Provided material START
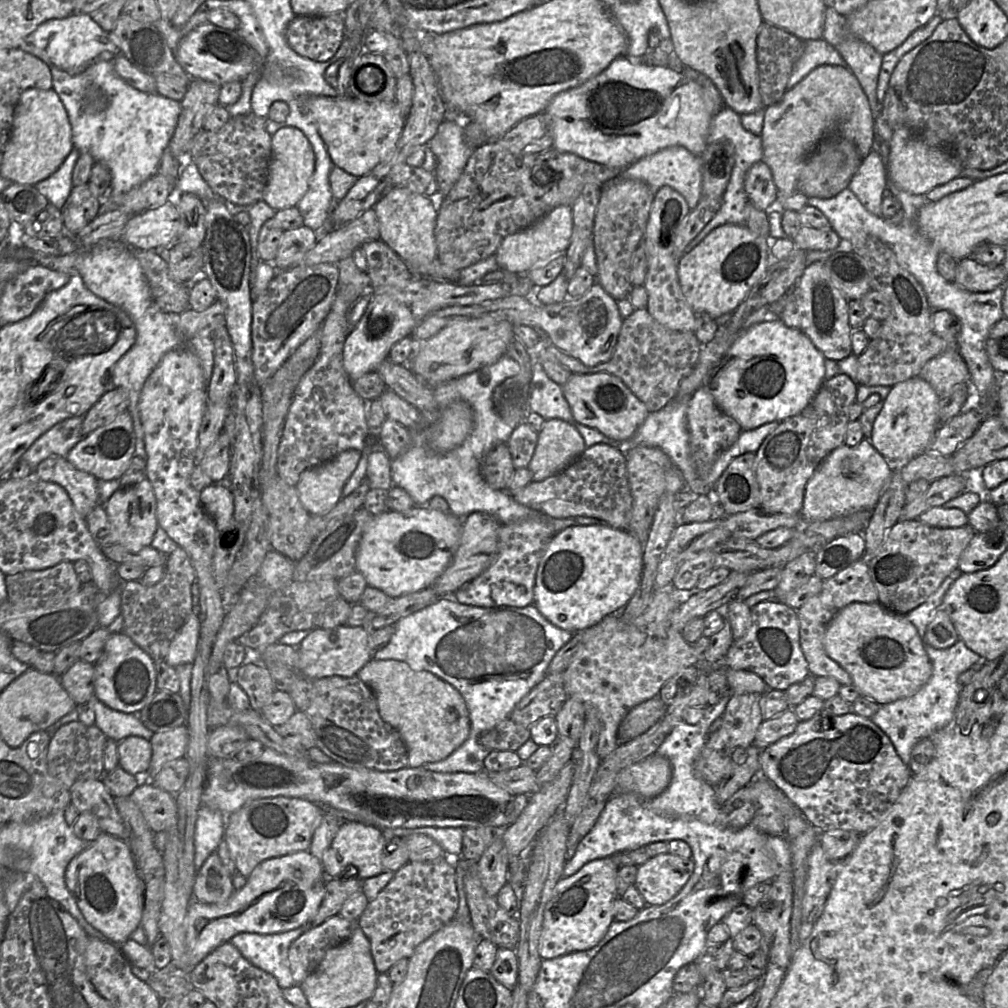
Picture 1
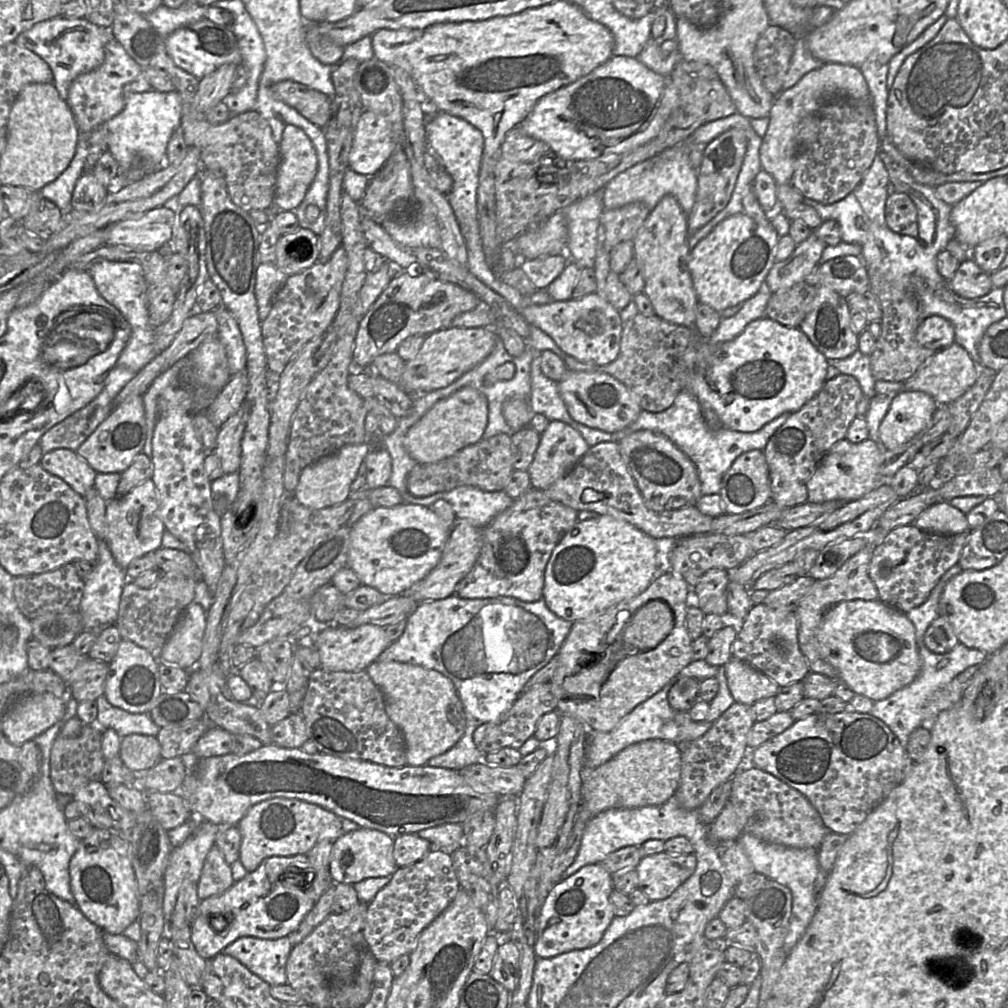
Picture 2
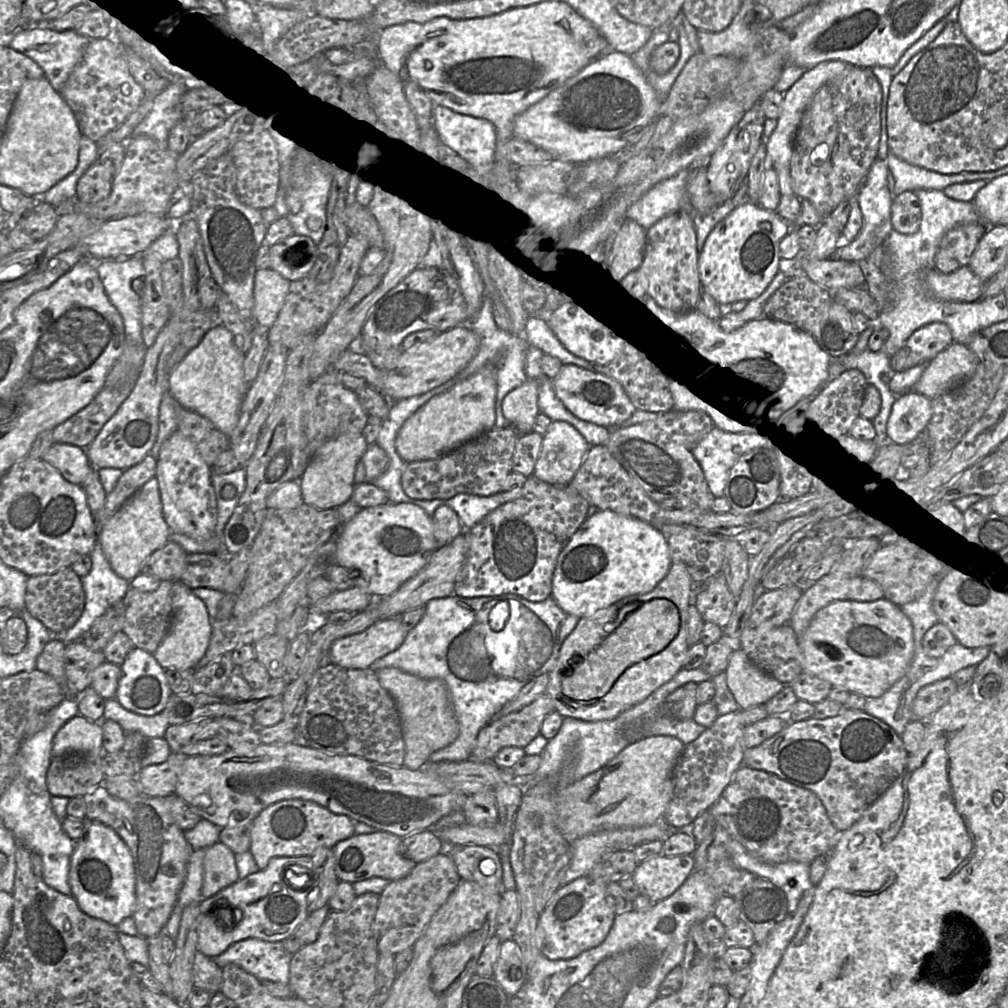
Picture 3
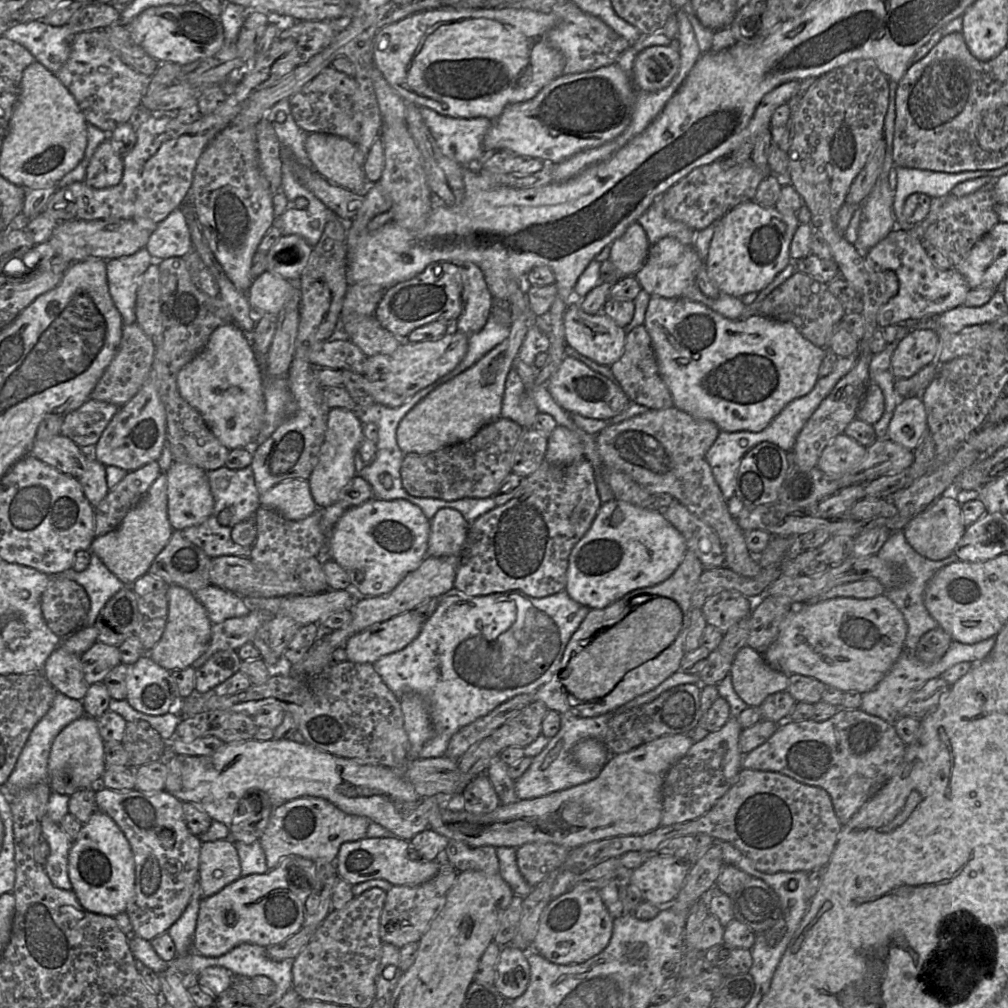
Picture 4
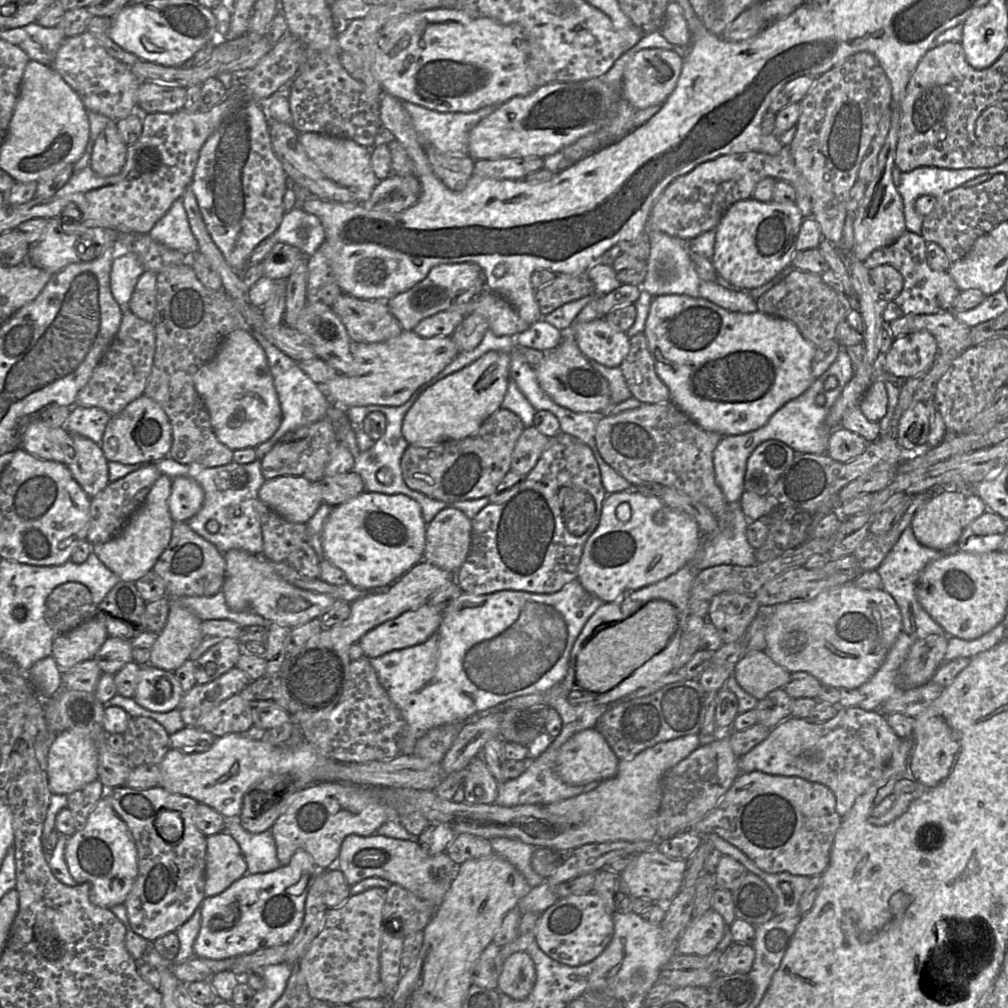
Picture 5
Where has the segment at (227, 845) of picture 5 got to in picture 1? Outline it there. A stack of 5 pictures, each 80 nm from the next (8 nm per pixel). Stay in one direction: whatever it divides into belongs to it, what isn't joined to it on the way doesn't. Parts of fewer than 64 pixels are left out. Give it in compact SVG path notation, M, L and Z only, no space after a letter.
M216 851L213 852L197 871L193 900L207 904L222 904L234 891L232 875L223 866Z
Provided material END
_What to produce_
All of the material above should be written out exactly as given, minus any images.

_Task response_
Picture 1
Picture 2
Picture 3
Picture 4
Picture 5
Where has the segment at (227, 845) of picture 5 got to in picture 1? Outline it there. A stack of 5 pictures, each 80 nm from the next (8 nm per pixel). Stay in one direction: whatever it divides into belongs to it, what isn't joined to it on the way doesn't. Parts of fewer than 64 pixels are left out. Give it in compact SVG path notation, M, L and Z only, no space after a letter.
M216 851L213 852L197 871L193 900L207 904L222 904L234 891L232 875L223 866Z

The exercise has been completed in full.